### YOUR TASKS
A - In the patent excerpt below, what does the lips video camera substantially capture when the mobile telephone is held in the normal position?
B - Rewrite the paragraph of the patent excerpt below that begins "In further exemplary embodiments of the method, the capturing and converting" as a short bulleted list.
C - Decide whether each statement agrees with the patent excerpt below, and answer yes or no with the exact words from the excerpt that settle it:
(i) The system in US20060211910A1 uses two separate microphones.
(ii) In the hearing aid system of the present invention, the sensitivity to sound from the front compared to sound from the rear is fixed.
(iii) The elements of whisper communication include image information of facial organs.

Application US20060211910A1 discloses a bone anchored bone conduction hearing aid system comprising two separate microphones connected to two separate inputs of a hearing aid, and a microphone processing circuit in the electronic unit, processing the signals from the two microphones to increase the sound sensitivity for sound coming from the front compared to sound coming from the rear. One of the sound inlets being the frontal sound inlet which is positioned more in the frontal direction than the other sound inlet. The bone anchored bone conduction hearing aid system of the present invention has a programmable microphone processing circuit where the sensitivity for sound coming from the front compared to sound coming from the rear can be varied by programming the circuit digitally in a programming circuit. Whilst US20060211910A1 is relevant to the present invention, it does not disclose the present invention.

SUMMARY

It is an object of the present invention to overcome or ameliorate at least one of the disadvantages of the prior art, or to provide a useful alternative.

In one exemplary embodiment, a method is provided comprising: capturing elements of whisper communication expressed by a first user and converting the elements of whisper communication into signals suitable for transmission over a communications network; transmitting the signals over the communication network; receiving the signals and reconverting the signals into elements of whisper communication and replaying the whisper communication such that it can be perceived by a second user; wherein the elements of whisper communication comprise sound information associated with phonemes of speech and image information of facial organs associated with phonemes of speech.

In further exemplary embodiments of the method, the capturing and converting is performed by means comprising at least one whisper sound microphone and at least one lips video camera; wherein the reconverting is performed by means comprising at least a whisper sound reproduction device and a lips display device; wherein the whisper sound microphone, the lips video camera, the whisper sound replay device and the lips display device are whisper features of a mobile telephone.

In further exemplary embodiments of the method, the lips video camera is located substantially near the at least one whisper sound microphone; wherein the lips video camera substantially captures only a mouth area of the first user when the mobile telephone is held in a normal position with a top portion of the phone close to the first user's ear and a bottom portion of the phone close to the first user's mouth.

In further exemplary embodiments of the method, the whisper sound replay device is an extendable earphone fixedly attached to the mobile telephone.

In further exemplary embodiments of the method, the whisper sound replay device is a bone conduction device.

Stored data entries
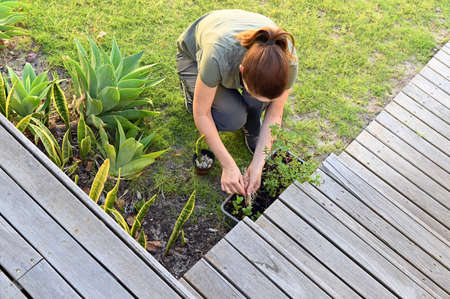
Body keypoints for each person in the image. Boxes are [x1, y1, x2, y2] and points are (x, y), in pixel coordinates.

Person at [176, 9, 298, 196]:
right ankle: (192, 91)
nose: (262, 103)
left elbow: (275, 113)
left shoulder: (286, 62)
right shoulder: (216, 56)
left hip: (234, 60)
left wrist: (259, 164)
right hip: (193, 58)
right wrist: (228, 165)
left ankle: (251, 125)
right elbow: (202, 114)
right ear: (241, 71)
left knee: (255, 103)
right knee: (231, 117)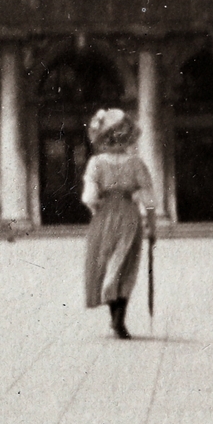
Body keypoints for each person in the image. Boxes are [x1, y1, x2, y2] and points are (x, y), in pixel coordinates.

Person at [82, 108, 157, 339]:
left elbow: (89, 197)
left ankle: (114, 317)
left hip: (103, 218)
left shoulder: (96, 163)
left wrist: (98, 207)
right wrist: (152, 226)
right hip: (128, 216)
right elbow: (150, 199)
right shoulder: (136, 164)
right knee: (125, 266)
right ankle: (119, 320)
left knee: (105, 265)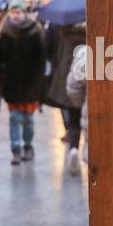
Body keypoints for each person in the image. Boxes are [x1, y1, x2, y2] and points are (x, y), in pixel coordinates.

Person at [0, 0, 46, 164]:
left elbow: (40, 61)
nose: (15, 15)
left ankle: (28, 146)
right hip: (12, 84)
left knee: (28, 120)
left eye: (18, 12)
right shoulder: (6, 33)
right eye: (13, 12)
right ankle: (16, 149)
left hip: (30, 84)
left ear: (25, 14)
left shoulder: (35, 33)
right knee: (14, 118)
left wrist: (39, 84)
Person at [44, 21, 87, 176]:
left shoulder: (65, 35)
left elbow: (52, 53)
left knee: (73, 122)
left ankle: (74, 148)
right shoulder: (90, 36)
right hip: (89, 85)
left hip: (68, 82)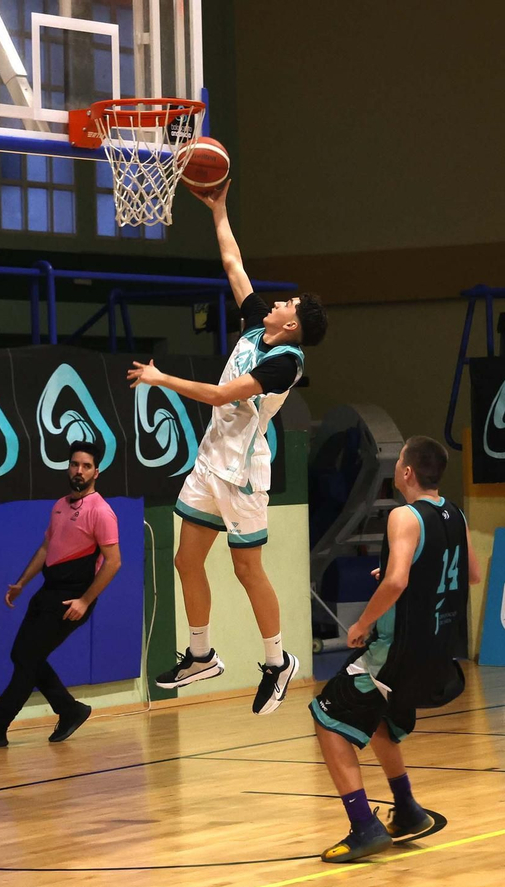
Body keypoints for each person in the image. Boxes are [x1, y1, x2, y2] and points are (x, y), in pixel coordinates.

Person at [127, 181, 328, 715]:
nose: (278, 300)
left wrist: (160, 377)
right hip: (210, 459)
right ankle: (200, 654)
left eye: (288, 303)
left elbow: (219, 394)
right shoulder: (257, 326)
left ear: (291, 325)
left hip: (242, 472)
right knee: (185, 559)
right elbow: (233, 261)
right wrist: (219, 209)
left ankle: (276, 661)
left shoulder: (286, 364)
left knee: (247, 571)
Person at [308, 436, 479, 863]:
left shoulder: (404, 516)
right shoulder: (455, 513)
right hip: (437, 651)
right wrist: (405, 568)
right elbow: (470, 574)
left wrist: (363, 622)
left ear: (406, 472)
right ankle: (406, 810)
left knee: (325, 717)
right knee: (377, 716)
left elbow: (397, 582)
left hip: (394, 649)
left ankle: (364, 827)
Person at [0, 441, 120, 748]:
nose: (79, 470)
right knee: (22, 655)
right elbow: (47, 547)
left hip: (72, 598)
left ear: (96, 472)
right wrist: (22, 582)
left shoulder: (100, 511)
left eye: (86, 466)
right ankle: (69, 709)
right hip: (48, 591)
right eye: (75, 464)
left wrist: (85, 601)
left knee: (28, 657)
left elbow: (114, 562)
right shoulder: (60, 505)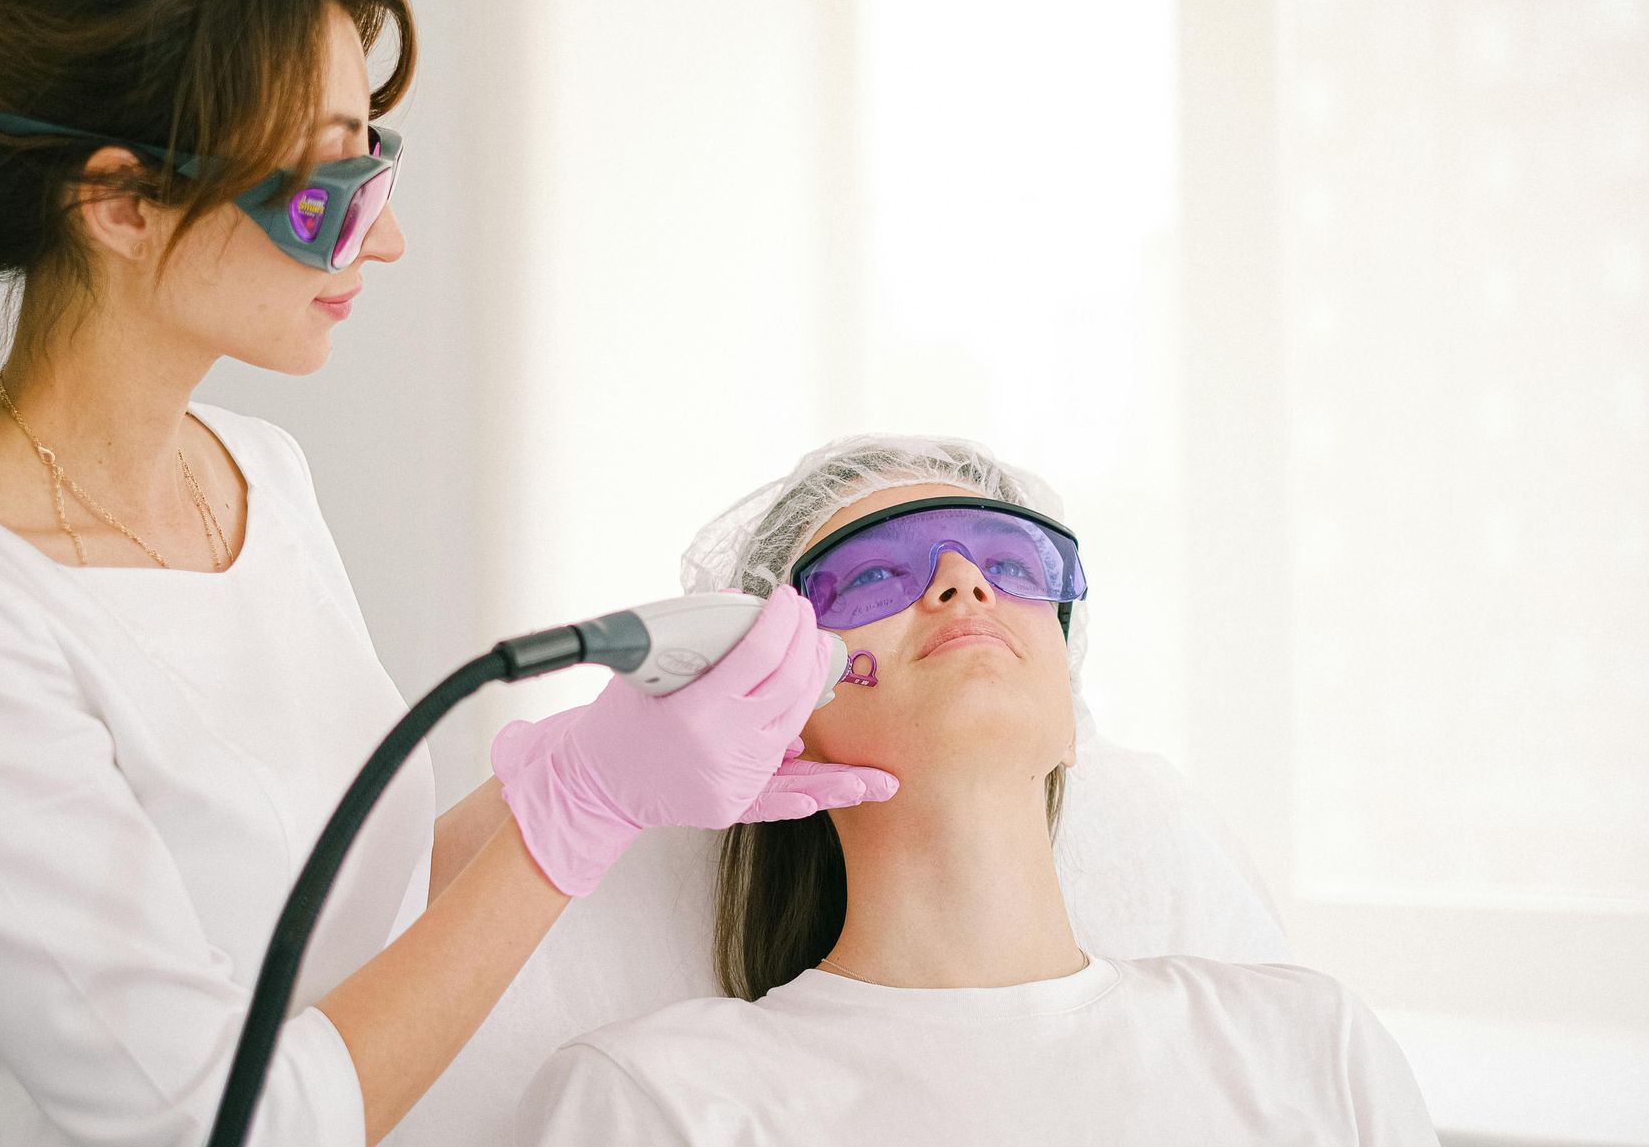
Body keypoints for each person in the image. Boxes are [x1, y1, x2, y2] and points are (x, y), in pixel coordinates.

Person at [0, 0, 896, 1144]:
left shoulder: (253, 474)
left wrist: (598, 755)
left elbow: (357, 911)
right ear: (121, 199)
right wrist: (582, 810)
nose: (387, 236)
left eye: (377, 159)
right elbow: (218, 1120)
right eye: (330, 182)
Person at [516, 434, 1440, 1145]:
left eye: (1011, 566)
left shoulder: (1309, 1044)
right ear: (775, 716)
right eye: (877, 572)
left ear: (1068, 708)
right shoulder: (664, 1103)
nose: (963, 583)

* * *

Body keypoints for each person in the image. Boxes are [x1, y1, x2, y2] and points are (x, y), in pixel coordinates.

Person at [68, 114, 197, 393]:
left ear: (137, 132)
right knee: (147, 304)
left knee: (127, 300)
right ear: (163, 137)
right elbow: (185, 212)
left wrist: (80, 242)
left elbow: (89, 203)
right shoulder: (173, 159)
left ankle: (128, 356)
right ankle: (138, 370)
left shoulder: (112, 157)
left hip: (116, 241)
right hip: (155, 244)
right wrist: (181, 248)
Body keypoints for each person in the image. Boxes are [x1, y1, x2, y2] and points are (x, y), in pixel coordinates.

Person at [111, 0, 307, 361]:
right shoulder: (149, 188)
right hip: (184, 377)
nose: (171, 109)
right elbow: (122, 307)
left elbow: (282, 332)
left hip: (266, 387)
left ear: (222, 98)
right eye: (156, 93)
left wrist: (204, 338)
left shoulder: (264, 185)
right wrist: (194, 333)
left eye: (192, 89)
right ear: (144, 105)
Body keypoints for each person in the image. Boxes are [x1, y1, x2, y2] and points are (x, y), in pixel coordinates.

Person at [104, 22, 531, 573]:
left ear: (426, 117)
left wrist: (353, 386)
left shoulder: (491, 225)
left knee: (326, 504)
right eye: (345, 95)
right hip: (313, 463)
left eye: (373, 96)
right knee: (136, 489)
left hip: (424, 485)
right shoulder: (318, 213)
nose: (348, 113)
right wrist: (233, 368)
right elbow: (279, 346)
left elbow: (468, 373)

---

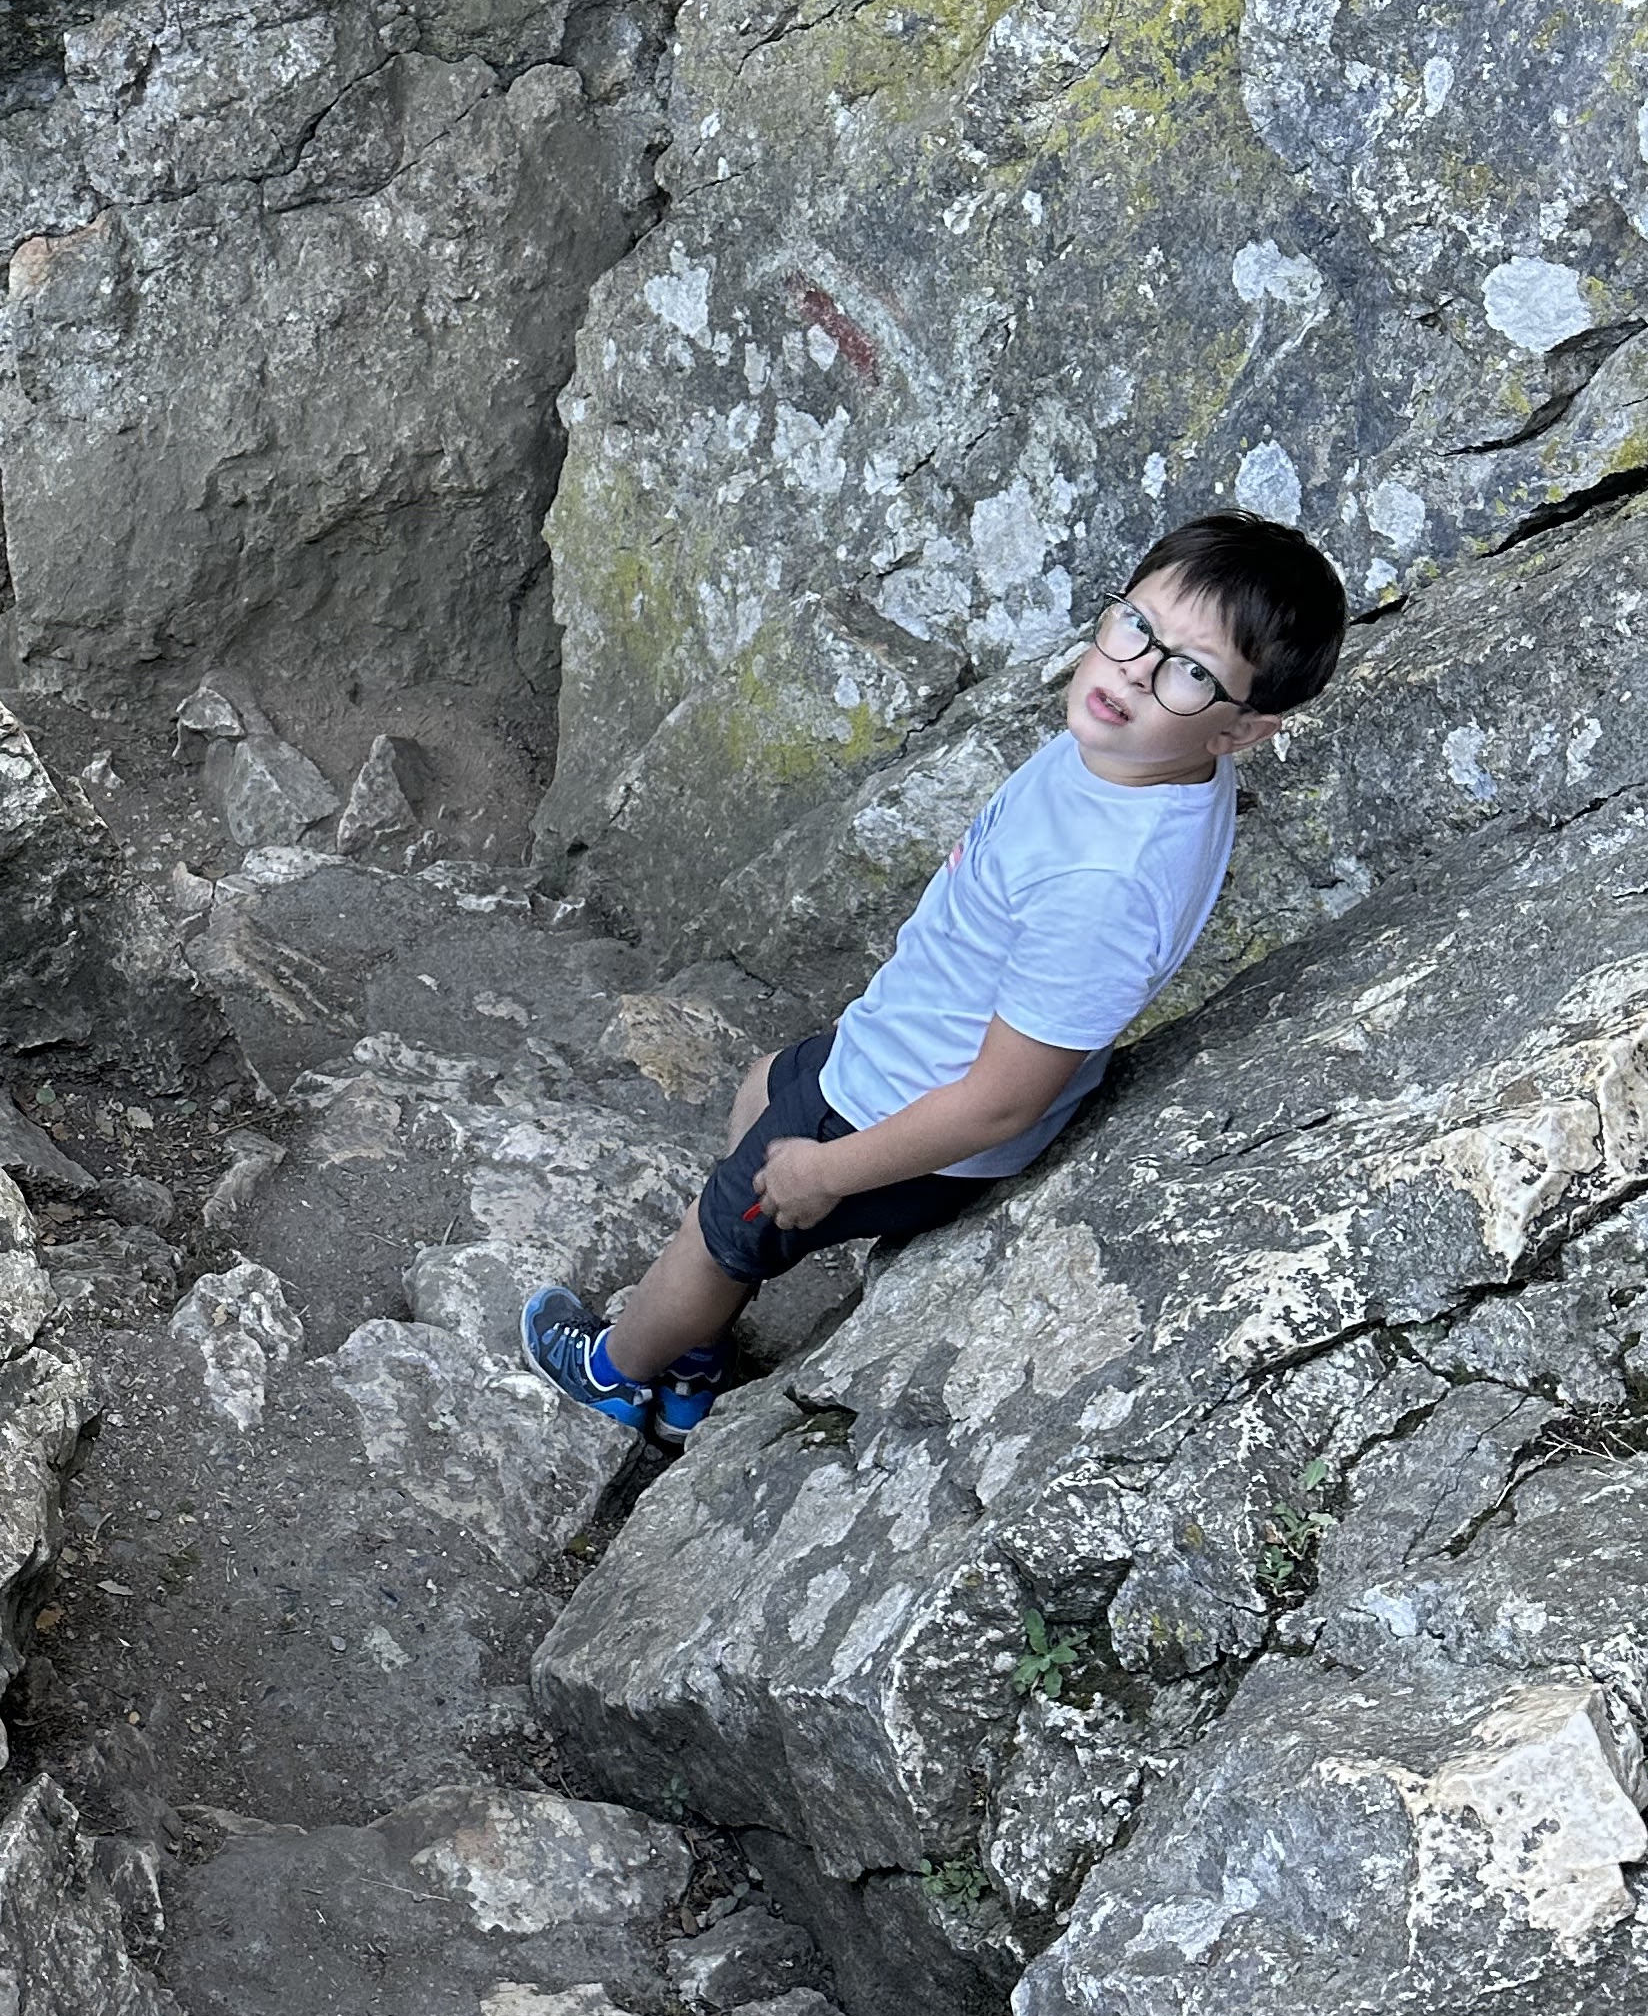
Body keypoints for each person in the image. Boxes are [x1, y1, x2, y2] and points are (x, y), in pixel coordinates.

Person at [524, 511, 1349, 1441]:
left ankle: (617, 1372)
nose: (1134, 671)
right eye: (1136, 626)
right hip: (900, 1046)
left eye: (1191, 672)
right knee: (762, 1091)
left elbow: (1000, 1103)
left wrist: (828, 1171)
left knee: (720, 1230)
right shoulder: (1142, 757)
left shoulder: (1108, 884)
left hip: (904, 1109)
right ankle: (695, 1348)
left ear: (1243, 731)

### RESPONSES
A - It captures substantially only the mouth area of the first user.

B -
- At least one whisper sound microphone and at least one lips video camera do the capturing and converting.
- At least a whisper sound reproduction device and a lips display device do the reconverting.
- The whisper sound microphone, lips video camera, whisper sound replay device and lips display device are whisper features of a mobile telephone.

C -
(i) Yes: "two separate microphones connected to two separate inputs of a hearing aid"
(ii) No: "can be varied by programming the circuit digitally in a programming circuit"
(iii) Yes: "image information of facial organs associated with phonemes of speech"